Present exactly, and only, the lines running from the line that contains "Leave Prefab mode, inspect" through the end of the entries below.

--- START ---

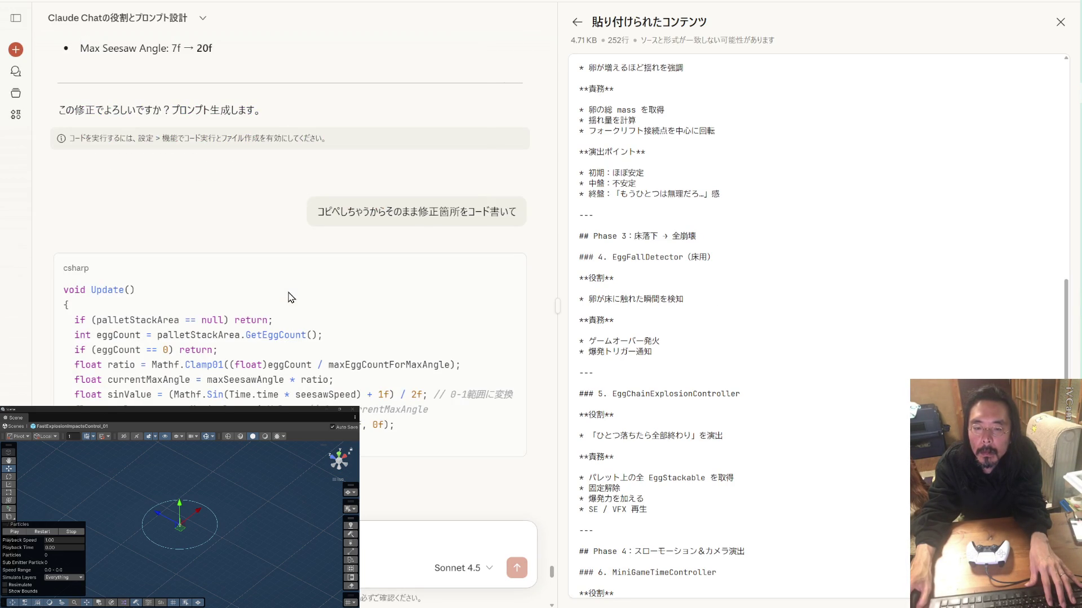
{"action": "scroll", "coordinate": [291, 298], "scroll_direction": "down", "scroll_amount": 10}
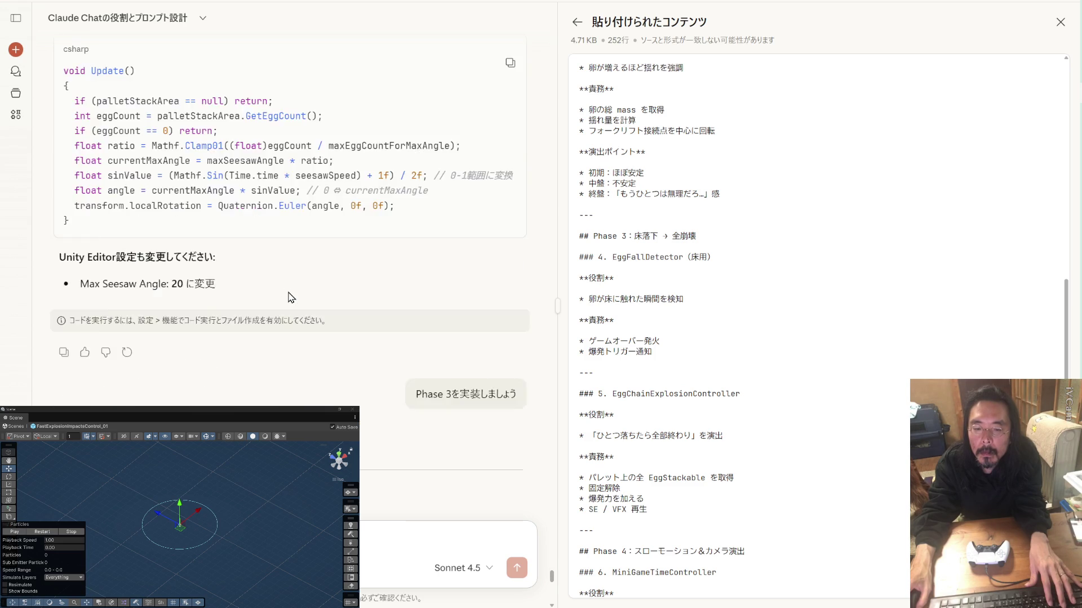
{"action": "scroll", "coordinate": [291, 298], "scroll_direction": "down", "scroll_amount": 2}
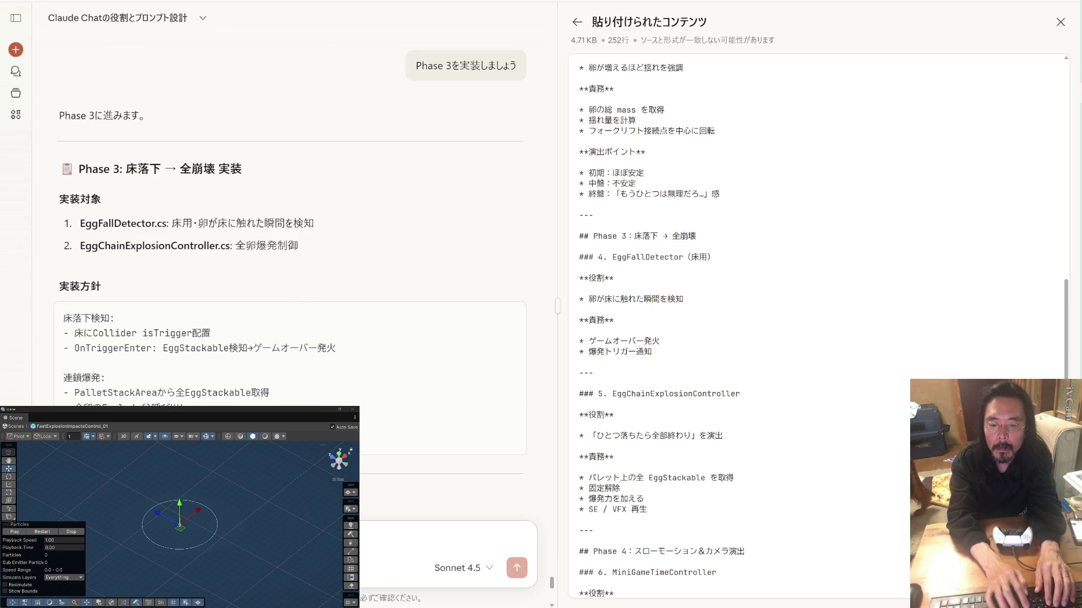
{"action": "type", "text": "はい"}
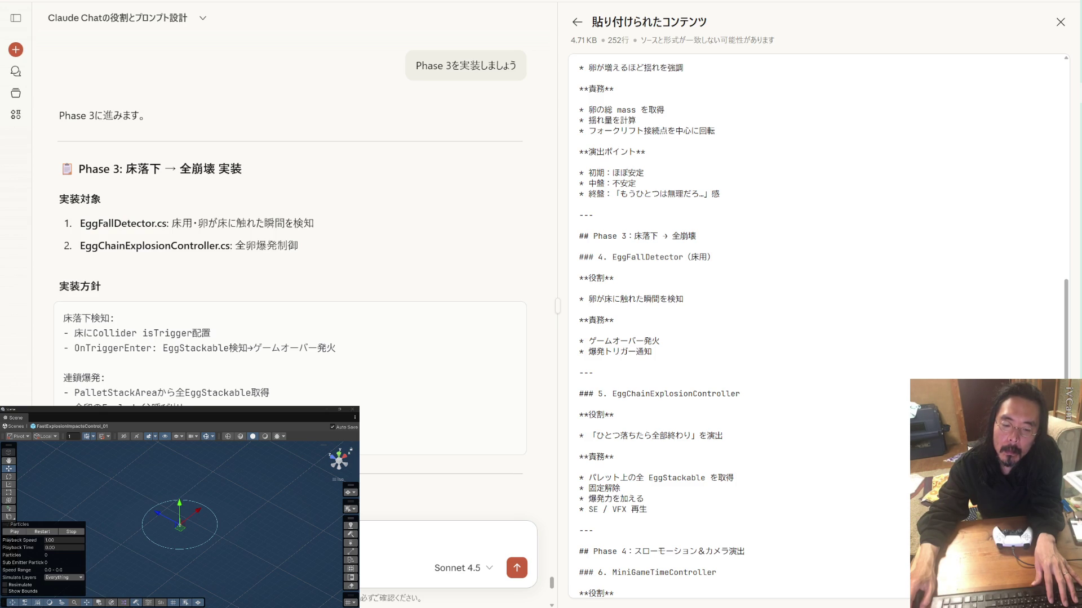
{"action": "scroll", "coordinate": [290, 225], "scroll_direction": "down", "scroll_amount": 4}
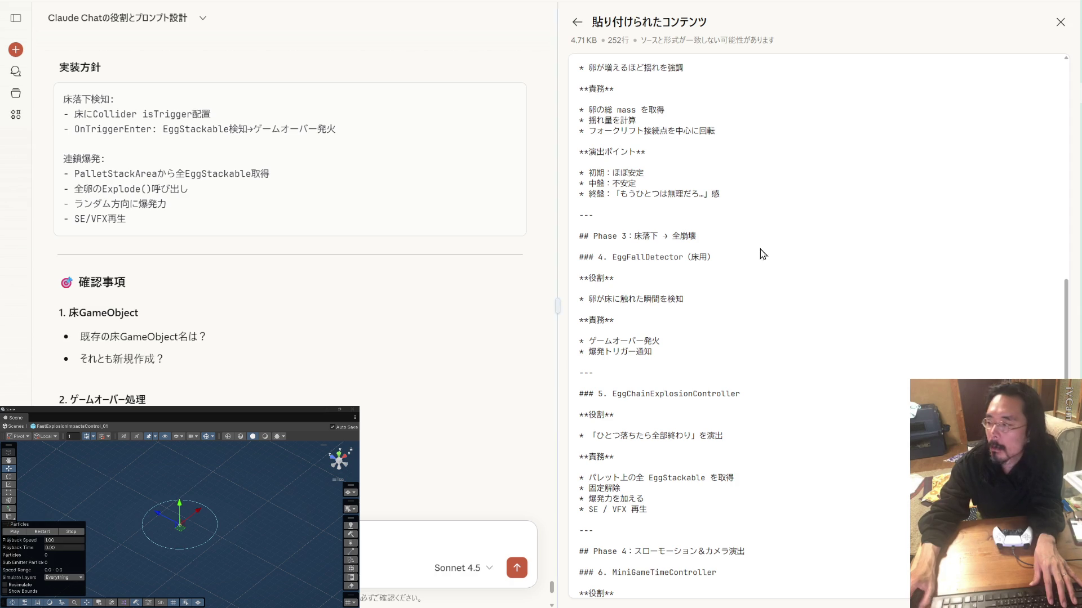
{"action": "key", "text": "alt+Tab"}
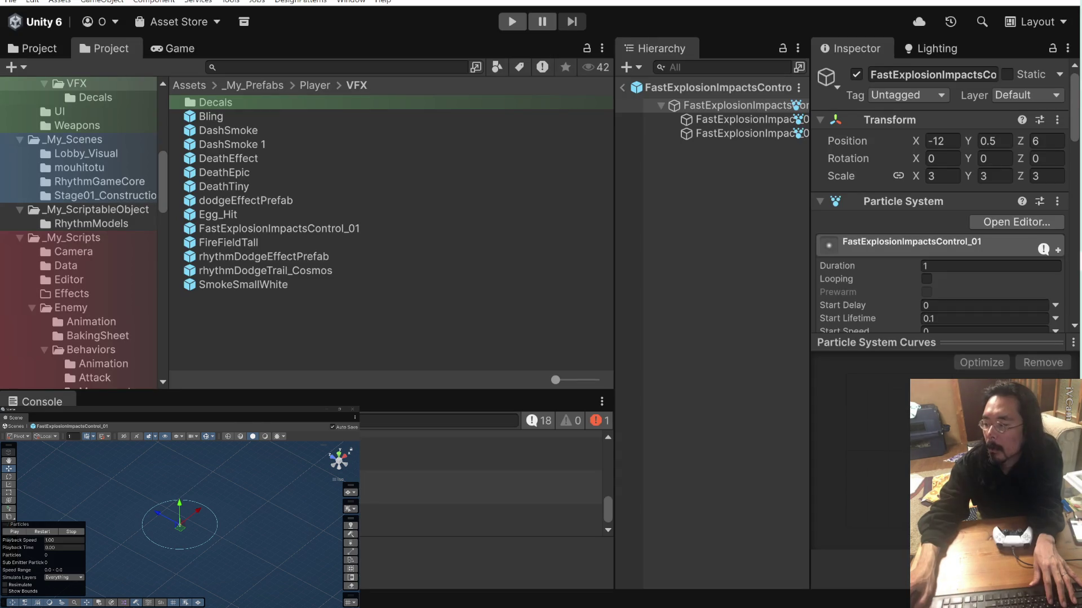
Leave Prefab mode, inspect Floor and EggBody, and open ProjectileController.cs in Visual Studio.
{"action": "left_click", "coordinate": [624, 88]}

--- END ---

Output of the exercise:
Leave Prefab mode, inspect Floor and EggBody, and open ProjectileController.cs in Visual Studio.
{"action": "left_click", "coordinate": [624, 88]}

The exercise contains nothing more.